Overall, the prosperity of a command economy system is limited by design. Without the innovation and creativity generated in a free-market system by the desire of profit and freedom, the technological advancement necessary for limitless growth in the long-run is impossible to achieve. Though the state in a centralised economy is capable of easily allocating resources in a way which allows for specific goals to be pursued to great lengths in the short-run, the Solow growth model illustrates that its achievement of these goals is limited without the freedom of its citizens. Although the communist system had profound negative economic consequences on the Russian people, the most profound negative consequence is political and cultural in nature, yet remains prominent today. Despite Russia having transitioned to a “free-market” system, its resources remain under the private ownership of the Kremlin elite from a bygone era. Its government, also comprised of this elite from a time long past, continues to suppress the freedom of thought through extensive propaganda and legislation, in a fashion not too dissimilar from 1930s Soviet Russia. While some fall victim to it, and some bravely rebel against it, the majority choose to remain indifferent. Instead of pursuing the risk that comes with the freedom of expression, most instead choose the security that comes with political indifference, regardless of what they may think, because it is simply the most rational decision given their circumstances. The values instilled in its previous generations and the consequences of its previous communist system prevails in Russia’s relatively modern “free-market” economy. Evidently, the Kremlin continues to use this to its advantage, acting without limit despite the negative impact its actions may have on its society and economy.

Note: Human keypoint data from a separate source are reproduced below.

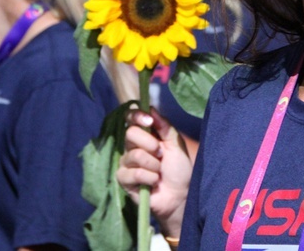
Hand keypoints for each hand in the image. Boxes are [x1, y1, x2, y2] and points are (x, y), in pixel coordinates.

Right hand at [117, 108, 191, 237]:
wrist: (180, 194)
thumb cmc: (179, 168)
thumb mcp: (176, 143)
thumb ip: (165, 126)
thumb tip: (151, 108)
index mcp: (144, 135)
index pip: (130, 118)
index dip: (136, 116)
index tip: (149, 121)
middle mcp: (132, 146)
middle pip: (130, 133)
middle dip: (150, 144)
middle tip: (161, 154)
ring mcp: (126, 163)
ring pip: (134, 154)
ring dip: (153, 164)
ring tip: (159, 172)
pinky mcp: (123, 179)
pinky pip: (134, 173)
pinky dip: (149, 177)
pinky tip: (153, 182)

Akerlof, G.A., Shiller, R.J., 2010. Animal spirits: How human psychology drives the economy, and why it matters for global capitalism. Princeton University Press, Princeton, N.J Woodstock.
Dobb, M., 1953. Rates of growth under the five‐year plans. Soviet Studies 4, 364–385
Hunt, L., Martin, T.R., Rosenwein, B.H., Smith, B.G., 2010. The making of the West: Peoples and cultures: A concise history, 3rd ed. Bedford/St. Martin’s, Boston, MA.
Library of Congress, n.d. Revelations from the Russian Archives [WWW Document]. Library of Congress. URL https://www.loc.gov/exhibits/archives/intn.html#e2livest (accessed 8.18.23).
Riasanovsky, N.V., Steinberg, M.D., 2011. A history of Russia, 8th ed. ed. Oxford University Press, New York : Oxford.